According to the passage below on patched panel software, which two packages do the patches modify?

*Given text*
---
The patches are to libwnck and gnome-panel, and they implement the behaviour I want, which is horizontal text, and buttons of fixed height in a window list which expands as needed to fill the available space. With this patch installed, I find a vertical panel is the best way to manage a large number of open windows.

I don’t recommend running this script – better to read and understand it yourself. Nevertheless (and with no guarantees whatsoever) if you do run it as is on a Hardy machine, it should install patched versions of libwnck and gnome-panel which work better with vertical panels.
---
*Recorded data*
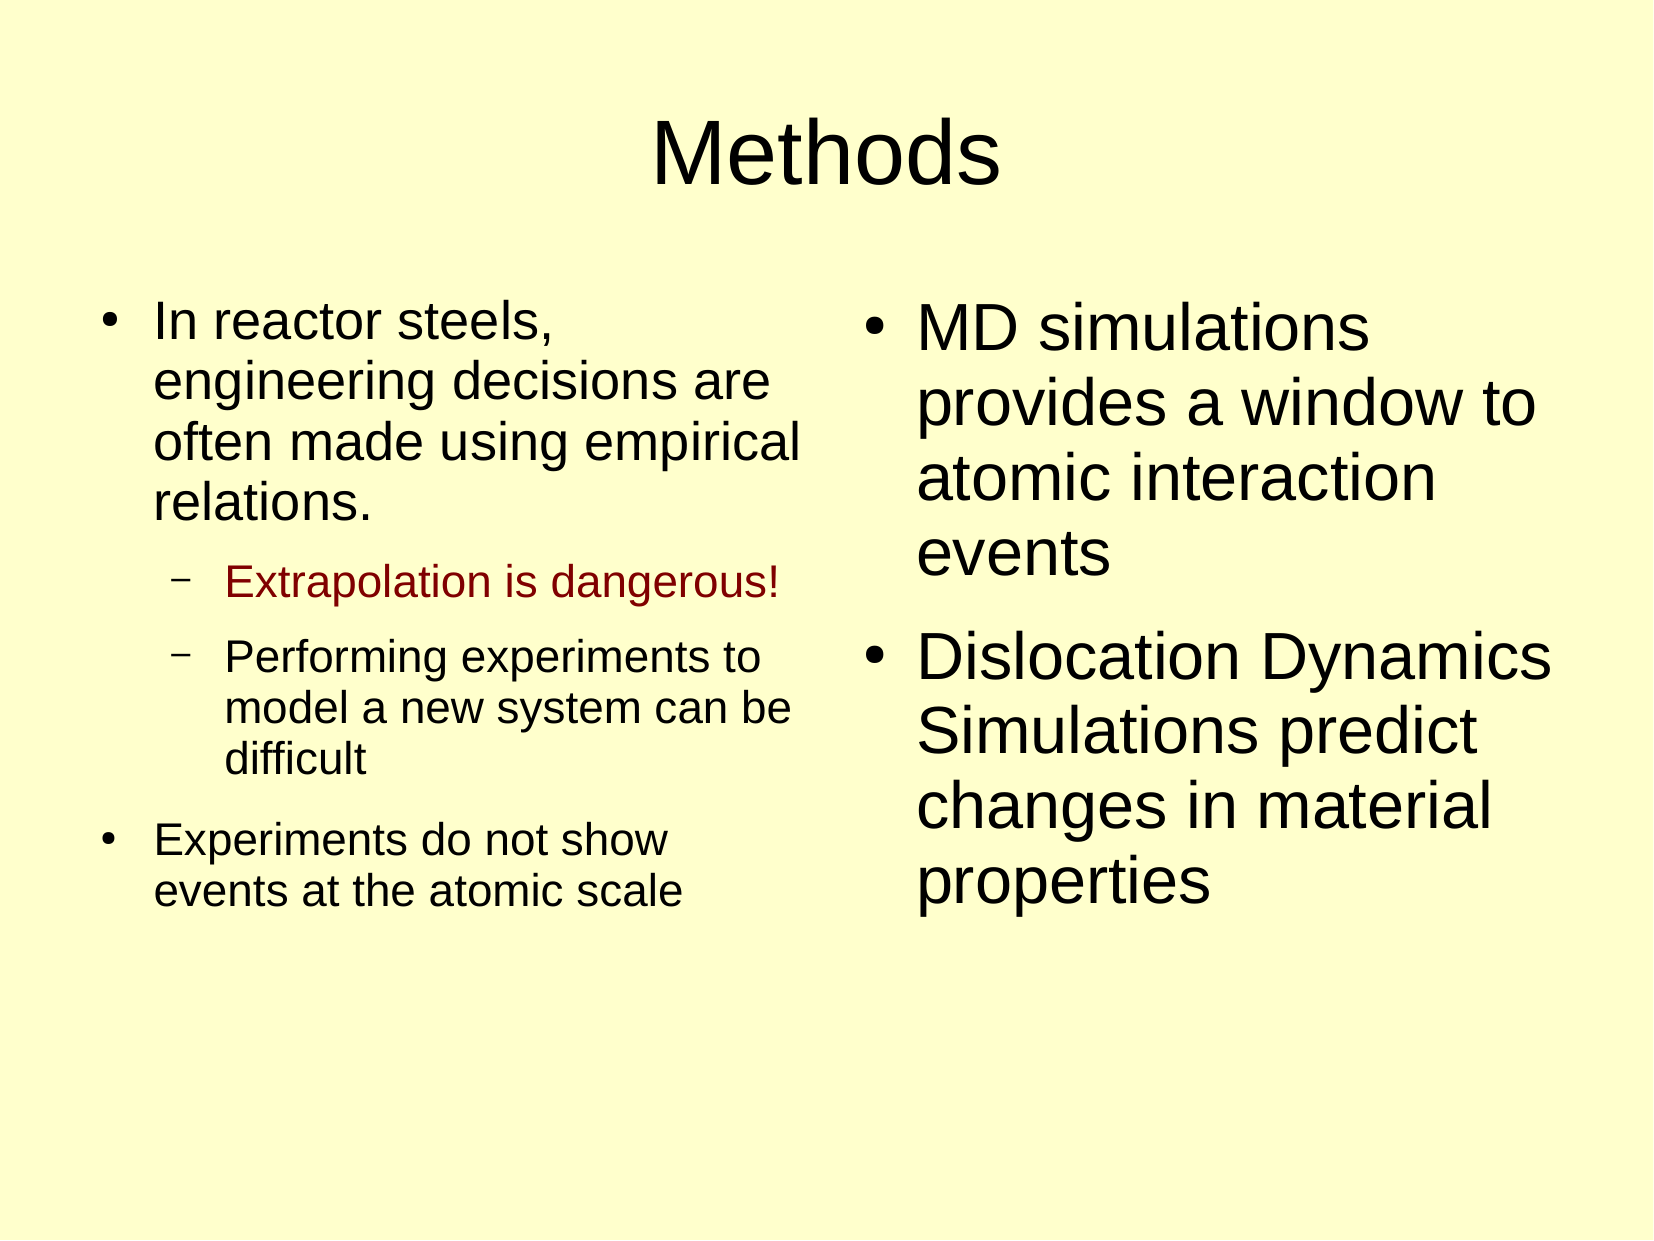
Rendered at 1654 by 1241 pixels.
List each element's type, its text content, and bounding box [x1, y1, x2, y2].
---
*Answer to this exercise*
libwnck and gnome-panel